On Jan. 6, 2021, the Proud Boys’ so-called “rally boys” did arrive in real numbers in D.C. As many as 100 members of the group gathered at the Washington Monument and then marched with other Trump supporters to the Capitol, where they posed for a picture. Proud Boys, including some of the defendants, were on the front lines at the first two breaches of bike rack barricades. A Proud Boy, “Hurricane Coast” chapter member Daniel “Milkshake” Scott, pleaded guilty to an assault on police that helped spark the surge up the West Terrace stairs. Dominic Pezzola, then a newly minted second-degree Proud Boy, used a police riot shield to create the first breach of the building. Proud Boy Joshua Pruitt, who had been inducted into the group by Enrique Tarrio himself two months earlier, then pushed into the building and was one of only a handful of rioters to come face-to-face with a member of Congress – in Pruitt’s case, Senate Minority Leader Chuck Schumer, whose security detail immediately rerouted the senator’s evacuation after seeing Pruitt in the Capitol Visitor’s Center.

But all of that, the defense argued, was not evidence of a conspiracy. It was instead as “Aaron” – the informant who’d marched with the group – texted his handler on Jan. 6: a spontaneous event.

“The crowd did it as herd mentality,” he wrote. “Not organized.”

Over more than four months, no Proud Boy took the stand and said he was aware of a specific, explicit plan to attack the Capitol or disrupt the joint session of Congress. Even Bertino, who pleaded guilty to seditious conspiracy, said he believed the group had an “implicit” understanding that their role was as the “tip of the spear” for the pollical right. In their plea deals, neither Pruitt, who is now serving more than four years in prison, nor Scott, who faces 41-63 months in prison at his sentencing hearing next month, mentioned any knowledge of a plan. Scott, who helped initiate the surge against the police lines, specifically said he “had not been told the details of any plans” made by Proud Boys leaders.

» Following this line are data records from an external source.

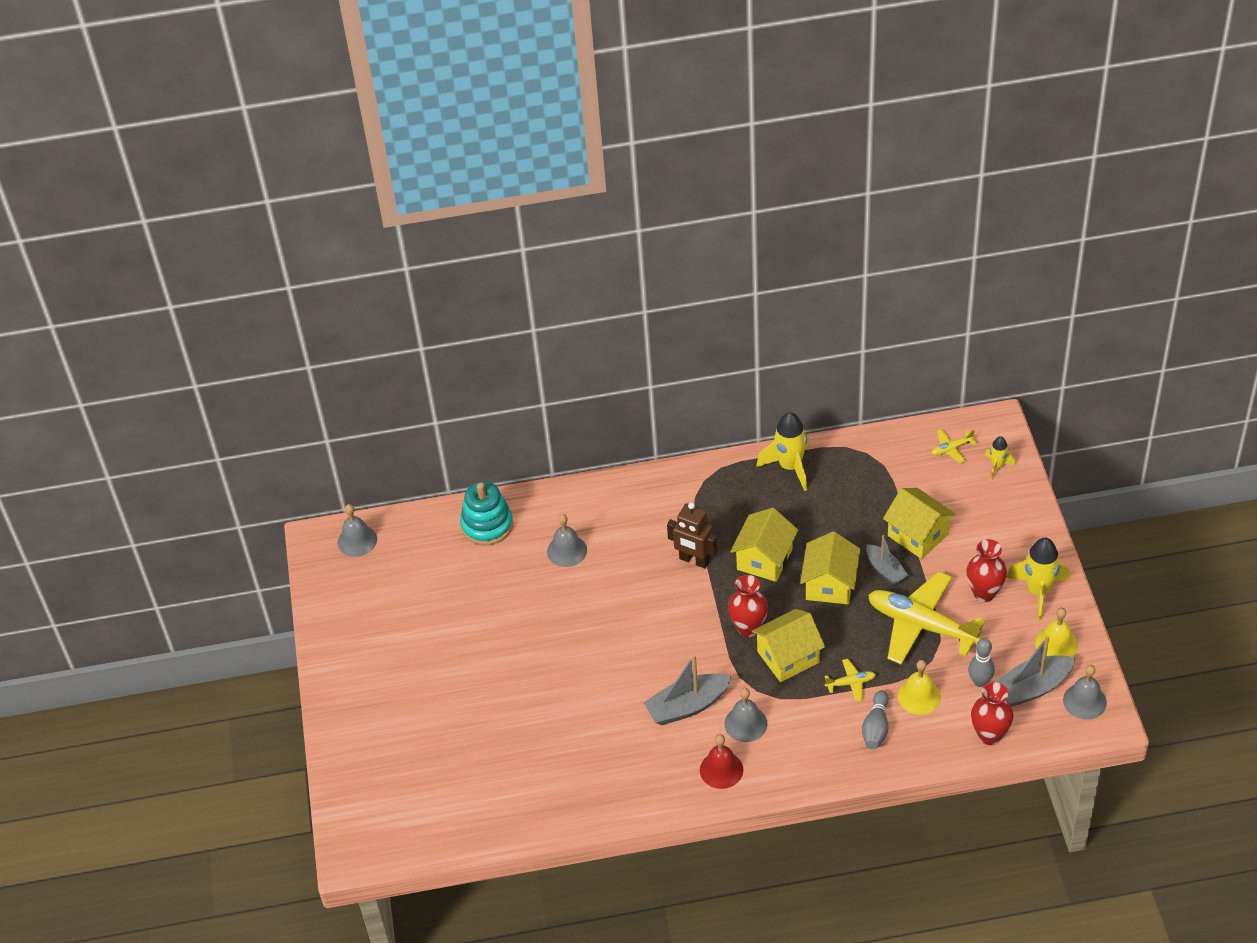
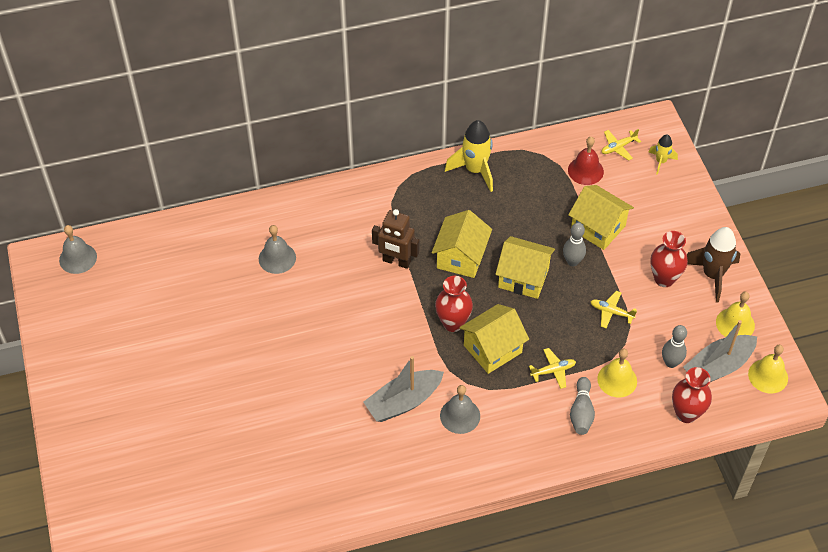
camera: 10 degrees left, 5 degrees up
(487, 525) = (200, 237): turquoise stacking toy -> none
(721, 770) = (441, 462): red bell -> red bell (585, 171)
(830, 584) = (523, 278): yellow house -> yellow house turned 75 degrees counterclockwise
(885, 570) = (572, 261): grey boat -> grey bowling pin
(921, 625) = (611, 312): yellow plane -> yellow plane, size x0.42
(1038, 592) = (712, 275): yellow rocket -> brown rocket
(1084, 701) = (768, 376): grey bell -> yellow bell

“This is not even close on conspiracy,” attorney Nick Smith, representing Nordean, told the jury. “It’s not even close. The government’s case is held together with paper clips and rubber bands.”

Nordean, a former bodybuilder who gained fame among the Proud Boys for punching a counter-protestor in Portland in 2018, took the reins of the group on Jan. 6 alongside Biggs following Tarrio’s arrest in D.C. two days earlier. Nordean and Biggs, a U.S. Army veteran and Purple Heart recipient, helped lead the Proud Boys from the Washington Monument to the Capitol and can be seen at one point helping to dismantle fencing near the West Terrace. Both men entered the building, as did Rehl and Pezzola.

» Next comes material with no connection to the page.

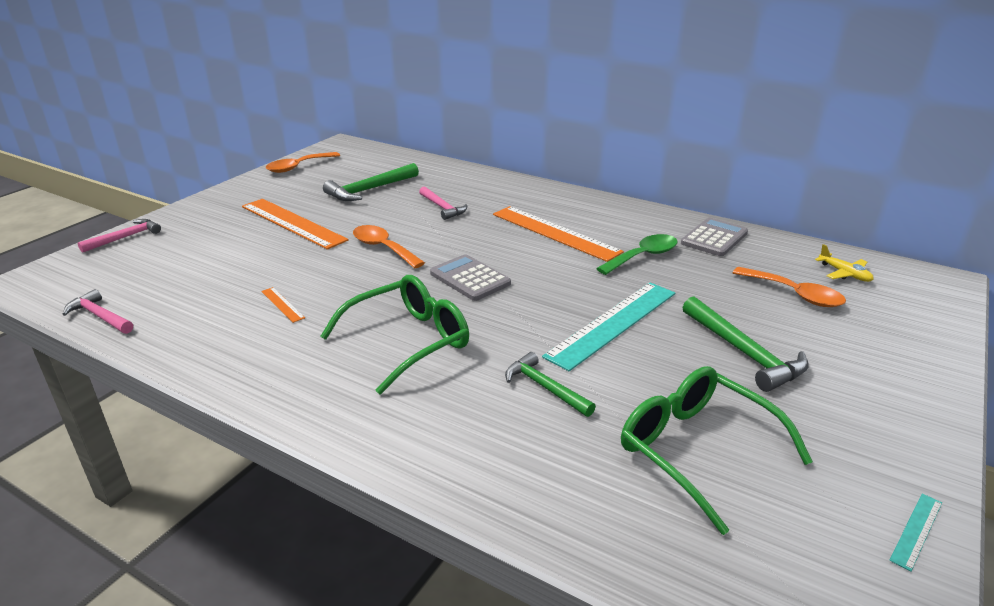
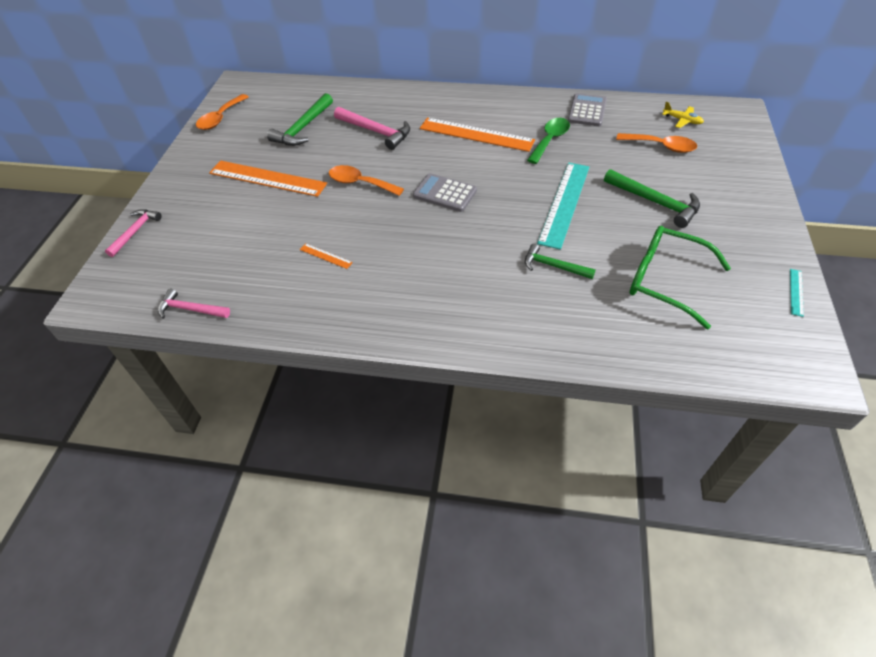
camera: 20 degrees left, 20 degrees up
(409, 341) = (441, 258): green glasses -> none
(442, 208) = (376, 132): pink hammer -> pink hammer, size x1.52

During trial, Smith downplayed Nordean’s leadership abilities – repeatedly quoting another Proud Boy who said the group was “so disorganized they couldn’t even order McDonald’s.” He also pointed to a video of Nordean pulling another man off a police officer.

“Why would someone planning to interfere with law enforcement stop an assault?” Smith asked. “It doesn’t make any sense.”

The riot, Smith said, was just that: a riot.

“It’s not a deep-laid conspiracy,” he told jurors.

Throughout the trial, defense attorneys repeatedly accused the government of misrepresenting evidence and calling witnesses they knew were being untruthful – particularly Bertino, who Tarrio’s attorney Nayib Hassan took to calling “Lying Bertino.” Rehl’s attorney, Carmen Hernandez, accused prosecutors of withholding evidence when they produced a video purporting to show him pepper spraying police only after his cross-examination began. Several of the attorneys suggested it was the former president, not their clients, who should be sitting in front of the jury.

“It was Donald Trump’s words, it was his motivation, it was his anger that caused what happened on Jan. 6 in your amazing, beautiful city,” Hassan said. “It was not Enrique Tarrio. They want to use Enrique Tarrio as a scapegoat for Donald Trump and those in power. They want to use you.”